The wealth management industry stands on the cusp of revolution, the implications of which extend to product, proposition and the structure of the business itself. At the frontline of this revolution is ESG investing: the use of environmental, social and
governance criteria for portfolio creation and maintenance.
Millennials and more
The ascendance of a new generation of retail investors has enhanced the spotlight on this fast growing area, as has COVID-19. Indeed, the pandemic has helped extend the focus from environmental to social and governance issues among millennial and other sustainability-oriented
investors. They have proven keener than ever to express their values, both via the ballot box and their investments amidst the shift to life online.
Asset managers from T. Rowe Price to Vanguard have marketed to this interest in the form of sustainability-themed funds, with an ecosystem of ratings firms and scoring agencies emerging to inform investors. Research from advisory firm Celent indicates that
global investment in ESG-directed institutional and retail assets will top $50 trillion in 2021, up from $30 trillion in 2018.
Funds vs managed accounts
Funds are not the only game in town, of course. More affluent investors will look to managed accounts to get their ESG exposure. As per the figure below, one option is to create a completely new investment model from scratch. Historically, the economics
of creating a bespoke strategy has restricted adoption to the institutional client. A more practicable means of customising portfolios at scale has been models-based. This involves using overlaying management tools to coordinate the activity of multiple managers
within a single account. It is also possible to replicate (and modify) an ESG-based index.
Source: ESG Managed Account Structures
So-called direct indexing — essentially, creating a portfolio of market-tracking stocks without the mutual fund wrapper — has been offered by asset managers like Natixis to family offices and well-heeled retail investors for years. Only recently has technology
(and the market impetus provided by cut-rate or zero commissions) in the form of fractional share trading been able to undercut the asset minimums required to build these indexes.
The democratization enabled by fractional shares also allows multiple strategies or manager models to be economically packaged within a single account. Even actively managed strategies can be included, although operational agility may be required to address
the frequency (and unpredictability) with which these strategies can reconstitute.
So, what does the advent of direct indexing mean for ESG, and the industry more broadly? The ability to modify a broad-based market indexes to advance a particular investment agenda clearly is compelling given the premium that many mass affluent investors
place on expressing their values.

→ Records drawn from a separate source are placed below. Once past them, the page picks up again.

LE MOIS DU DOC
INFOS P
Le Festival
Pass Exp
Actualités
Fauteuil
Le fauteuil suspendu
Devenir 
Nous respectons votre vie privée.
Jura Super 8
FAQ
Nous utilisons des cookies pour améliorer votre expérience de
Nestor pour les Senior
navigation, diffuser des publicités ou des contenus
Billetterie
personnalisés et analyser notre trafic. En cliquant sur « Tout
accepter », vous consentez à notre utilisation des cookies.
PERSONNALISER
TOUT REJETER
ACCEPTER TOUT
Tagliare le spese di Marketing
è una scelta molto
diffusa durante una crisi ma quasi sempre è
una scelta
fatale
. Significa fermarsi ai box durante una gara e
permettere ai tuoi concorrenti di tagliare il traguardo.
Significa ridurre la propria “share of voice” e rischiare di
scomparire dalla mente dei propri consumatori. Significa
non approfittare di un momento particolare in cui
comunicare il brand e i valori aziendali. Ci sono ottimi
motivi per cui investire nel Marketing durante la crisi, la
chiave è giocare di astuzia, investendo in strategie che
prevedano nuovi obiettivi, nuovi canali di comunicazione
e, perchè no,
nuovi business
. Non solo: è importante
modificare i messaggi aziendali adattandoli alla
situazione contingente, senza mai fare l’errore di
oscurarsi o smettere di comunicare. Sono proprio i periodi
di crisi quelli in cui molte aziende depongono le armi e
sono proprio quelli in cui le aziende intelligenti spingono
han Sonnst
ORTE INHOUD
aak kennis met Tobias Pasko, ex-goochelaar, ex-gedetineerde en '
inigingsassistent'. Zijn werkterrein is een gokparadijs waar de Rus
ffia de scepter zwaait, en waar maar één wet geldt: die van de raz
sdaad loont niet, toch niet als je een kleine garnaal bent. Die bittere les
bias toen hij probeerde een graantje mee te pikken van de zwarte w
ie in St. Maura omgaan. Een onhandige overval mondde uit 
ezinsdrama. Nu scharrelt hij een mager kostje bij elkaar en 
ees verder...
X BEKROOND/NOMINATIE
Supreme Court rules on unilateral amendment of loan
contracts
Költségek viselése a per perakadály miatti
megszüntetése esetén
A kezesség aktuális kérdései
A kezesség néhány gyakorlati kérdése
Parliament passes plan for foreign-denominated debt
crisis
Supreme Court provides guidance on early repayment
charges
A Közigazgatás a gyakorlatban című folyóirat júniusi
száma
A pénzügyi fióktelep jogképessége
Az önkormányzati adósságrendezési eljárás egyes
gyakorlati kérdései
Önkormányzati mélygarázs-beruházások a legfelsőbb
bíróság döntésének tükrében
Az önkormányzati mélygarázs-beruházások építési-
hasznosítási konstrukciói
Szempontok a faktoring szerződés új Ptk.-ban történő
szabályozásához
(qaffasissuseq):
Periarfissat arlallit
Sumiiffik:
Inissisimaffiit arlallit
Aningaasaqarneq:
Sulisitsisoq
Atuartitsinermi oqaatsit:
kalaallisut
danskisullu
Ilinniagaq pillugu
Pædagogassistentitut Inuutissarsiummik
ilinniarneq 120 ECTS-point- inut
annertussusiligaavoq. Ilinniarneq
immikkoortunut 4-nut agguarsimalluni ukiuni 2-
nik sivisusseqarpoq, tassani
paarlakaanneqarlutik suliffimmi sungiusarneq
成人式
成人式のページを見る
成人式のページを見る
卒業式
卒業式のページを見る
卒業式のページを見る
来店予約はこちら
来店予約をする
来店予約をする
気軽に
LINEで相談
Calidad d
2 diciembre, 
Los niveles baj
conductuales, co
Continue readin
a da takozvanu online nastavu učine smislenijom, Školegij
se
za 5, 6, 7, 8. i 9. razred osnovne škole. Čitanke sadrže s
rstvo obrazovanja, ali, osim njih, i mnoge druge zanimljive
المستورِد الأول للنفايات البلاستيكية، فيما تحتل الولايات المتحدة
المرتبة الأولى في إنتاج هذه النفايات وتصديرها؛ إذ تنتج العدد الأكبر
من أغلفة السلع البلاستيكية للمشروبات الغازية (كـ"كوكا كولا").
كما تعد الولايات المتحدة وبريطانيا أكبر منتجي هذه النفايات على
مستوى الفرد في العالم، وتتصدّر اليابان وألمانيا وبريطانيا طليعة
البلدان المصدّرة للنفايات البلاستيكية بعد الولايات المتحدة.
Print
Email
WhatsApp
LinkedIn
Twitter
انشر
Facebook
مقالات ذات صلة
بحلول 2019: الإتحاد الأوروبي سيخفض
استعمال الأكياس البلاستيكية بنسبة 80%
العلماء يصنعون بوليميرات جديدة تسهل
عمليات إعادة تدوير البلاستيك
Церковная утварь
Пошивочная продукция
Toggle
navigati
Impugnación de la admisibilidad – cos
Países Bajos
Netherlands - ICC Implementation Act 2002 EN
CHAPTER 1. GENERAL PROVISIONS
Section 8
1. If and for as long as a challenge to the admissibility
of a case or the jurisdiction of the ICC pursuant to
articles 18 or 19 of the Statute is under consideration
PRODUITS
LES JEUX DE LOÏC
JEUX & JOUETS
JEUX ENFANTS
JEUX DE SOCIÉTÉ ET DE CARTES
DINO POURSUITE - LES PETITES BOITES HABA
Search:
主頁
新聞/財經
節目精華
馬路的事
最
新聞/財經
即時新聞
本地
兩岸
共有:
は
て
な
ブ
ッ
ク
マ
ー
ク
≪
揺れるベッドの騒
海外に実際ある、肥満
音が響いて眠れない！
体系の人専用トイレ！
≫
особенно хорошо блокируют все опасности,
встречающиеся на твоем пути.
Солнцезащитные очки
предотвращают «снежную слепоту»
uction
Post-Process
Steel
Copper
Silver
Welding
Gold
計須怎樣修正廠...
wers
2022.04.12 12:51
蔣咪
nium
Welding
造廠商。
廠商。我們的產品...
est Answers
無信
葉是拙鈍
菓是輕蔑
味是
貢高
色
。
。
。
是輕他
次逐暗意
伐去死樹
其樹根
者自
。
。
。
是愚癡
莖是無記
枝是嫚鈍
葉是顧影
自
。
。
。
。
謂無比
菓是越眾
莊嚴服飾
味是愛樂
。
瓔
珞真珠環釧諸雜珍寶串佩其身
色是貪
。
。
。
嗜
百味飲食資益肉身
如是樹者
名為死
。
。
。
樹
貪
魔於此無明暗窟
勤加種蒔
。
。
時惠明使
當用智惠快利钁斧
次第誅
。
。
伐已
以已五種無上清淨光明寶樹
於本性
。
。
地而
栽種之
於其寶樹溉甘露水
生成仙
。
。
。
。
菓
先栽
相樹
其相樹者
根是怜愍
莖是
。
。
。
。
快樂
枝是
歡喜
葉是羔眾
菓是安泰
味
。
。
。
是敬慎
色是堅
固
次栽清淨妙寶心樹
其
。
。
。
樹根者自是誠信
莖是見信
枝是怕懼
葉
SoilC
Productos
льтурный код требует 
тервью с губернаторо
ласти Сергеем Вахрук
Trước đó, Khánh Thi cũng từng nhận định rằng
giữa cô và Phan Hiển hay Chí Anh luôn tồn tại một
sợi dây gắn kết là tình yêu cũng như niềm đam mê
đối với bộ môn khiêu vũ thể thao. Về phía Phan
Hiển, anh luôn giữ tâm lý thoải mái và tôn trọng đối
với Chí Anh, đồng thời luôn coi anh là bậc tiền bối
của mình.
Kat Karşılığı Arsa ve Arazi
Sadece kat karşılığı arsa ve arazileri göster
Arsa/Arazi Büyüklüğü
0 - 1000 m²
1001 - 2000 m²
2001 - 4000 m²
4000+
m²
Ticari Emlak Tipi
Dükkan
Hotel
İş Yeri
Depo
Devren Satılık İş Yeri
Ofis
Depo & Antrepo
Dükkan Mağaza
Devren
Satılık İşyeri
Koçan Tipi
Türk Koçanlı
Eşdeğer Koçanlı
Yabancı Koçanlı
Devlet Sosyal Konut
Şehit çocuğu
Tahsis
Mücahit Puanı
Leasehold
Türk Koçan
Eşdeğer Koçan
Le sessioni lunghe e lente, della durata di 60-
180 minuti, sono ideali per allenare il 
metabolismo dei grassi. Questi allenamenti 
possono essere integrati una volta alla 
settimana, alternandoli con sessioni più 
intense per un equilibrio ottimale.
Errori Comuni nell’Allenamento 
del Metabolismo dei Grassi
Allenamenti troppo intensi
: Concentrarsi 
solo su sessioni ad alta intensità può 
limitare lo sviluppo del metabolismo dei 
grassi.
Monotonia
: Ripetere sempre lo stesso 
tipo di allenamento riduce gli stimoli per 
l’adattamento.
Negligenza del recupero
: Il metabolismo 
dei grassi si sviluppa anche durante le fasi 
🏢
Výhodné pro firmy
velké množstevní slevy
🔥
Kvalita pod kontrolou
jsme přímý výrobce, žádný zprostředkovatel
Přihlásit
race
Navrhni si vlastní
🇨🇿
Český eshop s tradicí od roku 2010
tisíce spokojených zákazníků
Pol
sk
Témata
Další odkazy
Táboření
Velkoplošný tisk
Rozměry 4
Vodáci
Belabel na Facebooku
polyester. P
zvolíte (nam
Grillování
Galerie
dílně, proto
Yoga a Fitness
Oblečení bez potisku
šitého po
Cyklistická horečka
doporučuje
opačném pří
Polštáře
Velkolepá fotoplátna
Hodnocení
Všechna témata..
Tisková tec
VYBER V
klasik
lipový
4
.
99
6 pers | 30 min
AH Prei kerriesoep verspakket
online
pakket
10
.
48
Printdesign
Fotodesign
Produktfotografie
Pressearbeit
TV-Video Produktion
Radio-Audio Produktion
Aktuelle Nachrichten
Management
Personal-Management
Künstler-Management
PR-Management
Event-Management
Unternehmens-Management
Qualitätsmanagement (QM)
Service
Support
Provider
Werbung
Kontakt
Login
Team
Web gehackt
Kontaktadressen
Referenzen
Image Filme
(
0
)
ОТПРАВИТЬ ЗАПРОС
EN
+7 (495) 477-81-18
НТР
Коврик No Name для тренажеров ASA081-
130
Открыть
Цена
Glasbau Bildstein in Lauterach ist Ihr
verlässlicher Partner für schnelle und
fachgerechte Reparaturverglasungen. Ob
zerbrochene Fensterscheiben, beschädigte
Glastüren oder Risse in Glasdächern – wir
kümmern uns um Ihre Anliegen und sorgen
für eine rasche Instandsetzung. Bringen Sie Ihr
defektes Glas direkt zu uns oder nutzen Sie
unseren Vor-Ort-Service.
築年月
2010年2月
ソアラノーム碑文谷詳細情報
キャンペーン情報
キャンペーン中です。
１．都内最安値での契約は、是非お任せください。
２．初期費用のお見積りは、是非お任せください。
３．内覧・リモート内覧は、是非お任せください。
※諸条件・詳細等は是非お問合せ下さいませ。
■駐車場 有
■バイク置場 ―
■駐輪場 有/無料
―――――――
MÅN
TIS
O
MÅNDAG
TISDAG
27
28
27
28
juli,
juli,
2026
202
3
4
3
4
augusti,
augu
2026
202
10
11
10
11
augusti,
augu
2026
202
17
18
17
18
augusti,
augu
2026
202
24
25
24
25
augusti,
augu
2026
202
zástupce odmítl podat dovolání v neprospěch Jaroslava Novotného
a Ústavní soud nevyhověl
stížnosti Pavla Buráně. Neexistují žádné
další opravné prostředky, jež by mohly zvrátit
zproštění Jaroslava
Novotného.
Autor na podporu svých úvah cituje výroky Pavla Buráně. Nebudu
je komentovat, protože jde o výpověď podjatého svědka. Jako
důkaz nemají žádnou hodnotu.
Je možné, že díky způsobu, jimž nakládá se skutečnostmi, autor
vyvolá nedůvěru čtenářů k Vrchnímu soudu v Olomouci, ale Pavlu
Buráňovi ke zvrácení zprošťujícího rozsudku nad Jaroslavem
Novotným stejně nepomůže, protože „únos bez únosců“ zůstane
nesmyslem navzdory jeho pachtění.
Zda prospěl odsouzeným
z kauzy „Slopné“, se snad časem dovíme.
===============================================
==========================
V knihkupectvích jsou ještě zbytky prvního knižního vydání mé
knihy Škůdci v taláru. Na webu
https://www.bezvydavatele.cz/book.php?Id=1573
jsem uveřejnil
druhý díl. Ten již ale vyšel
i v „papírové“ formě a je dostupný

The trend to democratisation, moreover, runs parallel to, and even supports the embrace of more sophisticated ESG investments methodologies, such as integration of ESG factors versus negative screening.
Rather than simply removing an offending security from an indexed portfolio (and thus generating tracking error), fractional shares allow a manager to easily build around an exclusion using multiple securities with similar ESG-related characteristics.
An end to pooled investments?
The ability to build low-cost portfolios using fractional shares also has implications from a product standpoint. Just as exchange trades funds (ETFs) have placed pressure on funds, so will direct indexing put pressure on ETFs. That does not mean that ETFs
will disappear, however. Radio did not disappear with the emergence of television, nor television with the Internet.
With the rise of ESG, active asset managers have sensed an opportunity to regain traction. BlackRock this spring announced that it would be integrating ESG into all actively managed portfolios by the end of this year, while UBS made a similar announcement
this autumn. ESG is increasingly a lens through which all investments are assessed, rather than a discrete strategy or asset class.
The real tug of war, however, will not be between active and passive approaches, but between advisors and asset managers encroaching on each other’s turf. The line between these actors will blur as wealth managers gain the ability to create low-cost, customized
portfolios through modified direct indexing. Asset managers will seek greater pricing power by building model-based strategies. In many cases, the outcome will be greater vertical integration, fueled by M&A.